> **List of tasks**:
A. According to the passage about Cole School, in what year was the brick one-room schoolhouse completed?
B. Restate the passage about Cole School from "After the school closed" to "Places in 2019.", substituting "library" for "museum".

> **Given passage**:
Des Moines Township No. 7, also known as Cole School, is a historic building located northeast of Boone in rural Boone County, United States. The brick one-room schoolhouse was completed in 1888. The use of brick suggests the people in this area were either people of some wealth or there was a larger population who could draw on a broader base of financial resources. Student records were not kept until the year after the school opened. At that time there were 19 students who were between the ages of 5 and 16. Nellie Harvey was the first teacher, and she and those who came after her worked with the students from first grade to eighth. In addition to being a schoolhouse, the building also served as a voting place, a community center, and a storm shelter. As the number of farm families in the area diminished the enrollment in the school declined. Educational leaders began to advocate for better educational offerings and improved school buildings. In 1920 the Iowa General Assembly passed laws to improve rural schools. During the Great Depression more families left the farms and the school closed in 1933. Two of the students who attended the school when it opened had sons in the final class of eight students.

After the school closed the building sat empty until it was sold in 1948 to Olive Cole, a former teacher here. In the following years, it was used to house livestock and farm equipment. Later, the Daughters of the American Revolution acquired the building and turned it into a museum. It was listed on the National Register of Historic Places in 2019.

> **Recorded data**:

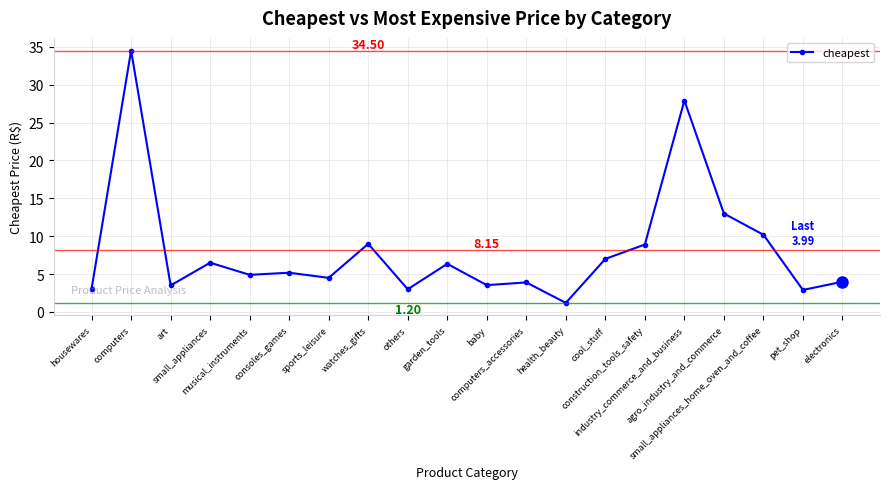

What is the change in value from computers_accessories to small_appliances_home_oven_and_coffee?

+6.3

> **Solution list**:
A. 1888

B.
After the school closed the building sat empty until it was sold in 1948 to Olive Cole, a former teacher here. In the following years, it was used to house livestock and farm equipment. Later, the Daughters of the American Revolution acquired the building and turned it into a library. It was listed on the National Register of Historic Places in 2019.